By far the most striking thing about the museum, though, is that it should exist as a viable, profit-making business in the first place. You might have assumed that any consumer product manufacturer worthy of the name would have its own such collection – a carefully stewarded resource to help it avoid making errors its rivals had already made. Yet the executives who arrive every week at Sherry's door are evidence of how rarely this happens. Product developers are so focused on their next hoped-for success – so unwilling to invest time or energy thinking about their industry's past failures – that they only belatedly realise how much they need to access GfK's collection. Most surprising of all is that many of the designers who have found their way to the museum have come there to examine – or been surprised to discover – products that their own companies had created, then abandoned. They were apparently so averse to dwelling on the unpleasant business of failure that they had neglected even to keep samples of their own disasters.

Failure is everywhere. It's just that most of the time we'd rather avoid confronting that fact.

Behind all of the most popular modern approaches to happiness and success is the simple philosophy of focusing on things going right. But ever since the first philosophers of ancient Greece and Rome, a dissenting perspective has proposed the opposite: that it's our relentless effort to feel happy, or to achieve certain goals, that is precisely what makes us miserable and sabotages our plans. And that it is our constant quest to eliminate or to ignore the negative – insecurity, uncertainty, failure, sadness – that causes us to feel so insecure, anxious, uncertain or unhappy in the first place.

Yet this conclusion does not have to be depressing.

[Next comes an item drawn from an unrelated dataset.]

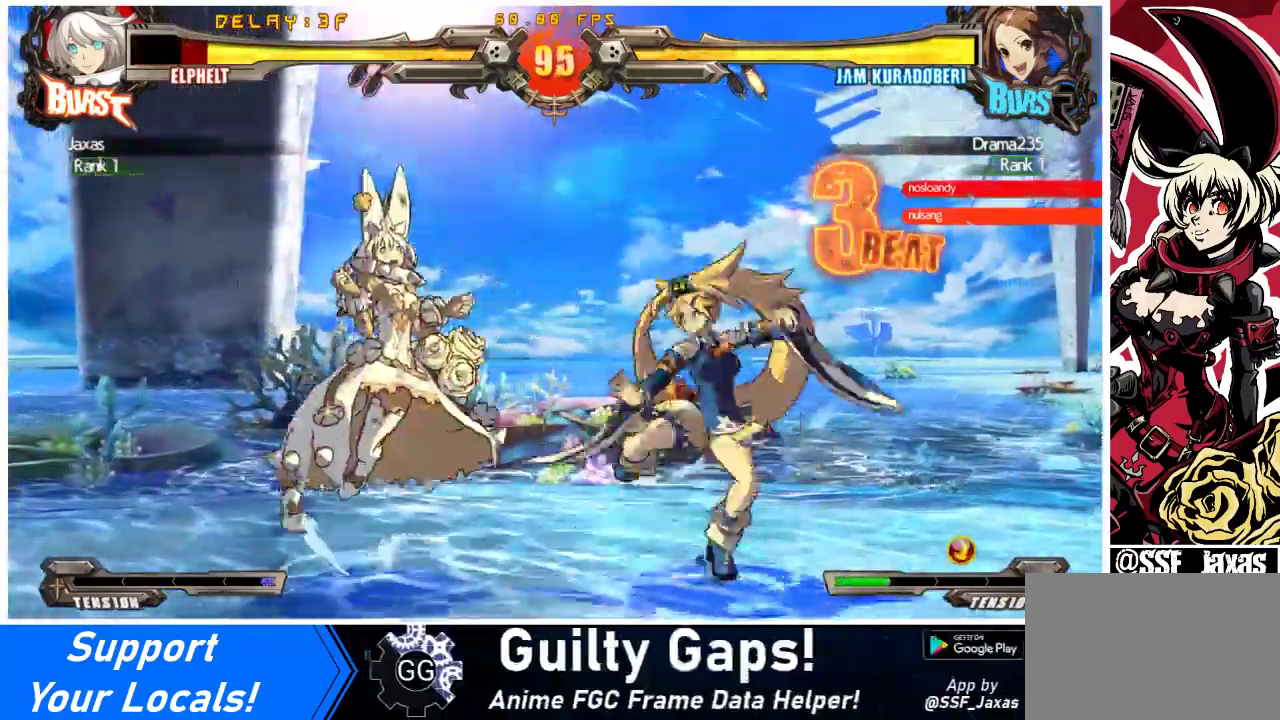
{"buttons": ["DPAD_LEFT"], "events": [[133, "TRIANGLE", "down"], [167, "SQUARE", "down"], [200, "DPAD_DOWN", "up"], [267, "TRIANGLE", "up"], [300, "SQUARE", "up"]]}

Instead, it points to an alternative approach: a "negative path" to happiness that entails taking a radically different stance towards those things most of us spend our lives trying hard to avoid. This involves learning to enjoy uncertainty, embracing insecurity and becoming familiar with failure. In order to be truly happy, it turns out, we might actually need to be willing to experience more negative emotions – or, at the very least, to stop running quite so hard from them.